• **HOW TO COMPLETE THIS TASK**
In your copy, set down the entries exactly and exclude the pictures.

• **INPUT MATERIAL**

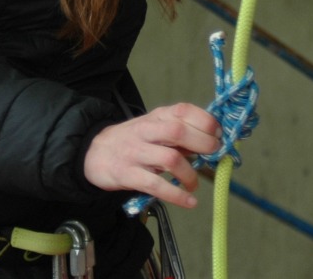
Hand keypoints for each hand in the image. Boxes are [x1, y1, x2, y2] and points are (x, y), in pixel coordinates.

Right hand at [82, 103, 221, 208]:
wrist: (93, 153)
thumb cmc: (132, 140)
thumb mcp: (154, 128)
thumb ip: (180, 134)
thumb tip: (212, 144)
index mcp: (157, 116)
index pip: (184, 110)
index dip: (206, 122)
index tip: (219, 135)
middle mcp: (146, 131)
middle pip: (179, 131)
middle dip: (203, 143)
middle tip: (214, 155)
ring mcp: (136, 152)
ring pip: (170, 159)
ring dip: (190, 174)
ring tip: (194, 184)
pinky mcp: (128, 174)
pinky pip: (156, 185)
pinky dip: (177, 195)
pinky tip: (189, 201)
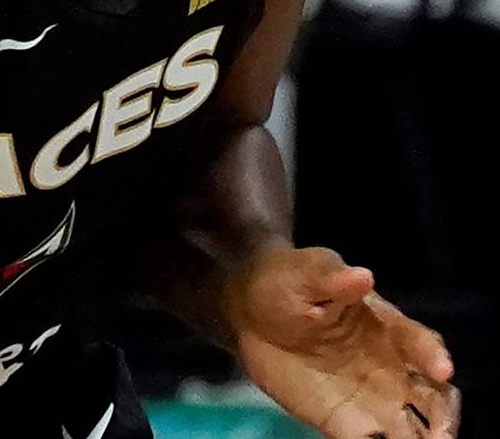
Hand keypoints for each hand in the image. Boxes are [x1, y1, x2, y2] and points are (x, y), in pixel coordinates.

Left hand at [229, 246, 458, 437]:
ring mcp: (372, 399)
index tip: (441, 368)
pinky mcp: (345, 422)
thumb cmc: (285, 281)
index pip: (421, 343)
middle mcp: (391, 369)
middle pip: (433, 397)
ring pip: (412, 429)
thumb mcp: (303, 271)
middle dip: (445, 417)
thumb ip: (330, 276)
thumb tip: (361, 275)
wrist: (250, 310)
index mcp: (387, 327)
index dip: (433, 355)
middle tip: (441, 434)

• **TASK RESPONSE**
Hand keypoints for each hand in the image. Boxes are [x1, y1, x2, y2] and points are (x, y), in pixel coordinates.

Right hand at [82, 103, 221, 208]:
wrist: (93, 153)
thumb cmc: (132, 140)
thumb mcp: (154, 128)
thumb ip: (180, 134)
thumb tip: (212, 144)
index mcp: (157, 116)
index pip: (184, 110)
index dip: (206, 122)
index tip: (219, 135)
middle mcp: (146, 131)
middle pip: (179, 131)
middle dip: (203, 143)
middle tip: (214, 155)
ring mcp: (136, 152)
ring pip: (170, 159)
ring dip: (190, 174)
ring tip: (194, 184)
pinky mcp: (128, 174)
pinky pip: (156, 185)
pinky dip: (177, 195)
pinky tip: (189, 201)
Hand keypoints for each hand in the image. Boxes are [x1, y1, x2, y2] and points are (x, y), in pixel coordinates.

Left hand at [229, 246, 458, 437]:
ring mcp: (372, 399)
index tip: (441, 368)
pinky mcp: (345, 422)
thumb cmc: (285, 281)
index pip: (421, 343)
middle mcp: (391, 369)
middle pip: (433, 397)
ring pip: (412, 429)
thumb mcp: (303, 271)
middle dip: (445, 417)
thumb ip: (330, 276)
thumb tip: (361, 275)
wrist: (250, 310)
index mcp: (387, 327)
index dip: (433, 355)
middle tip: (441, 434)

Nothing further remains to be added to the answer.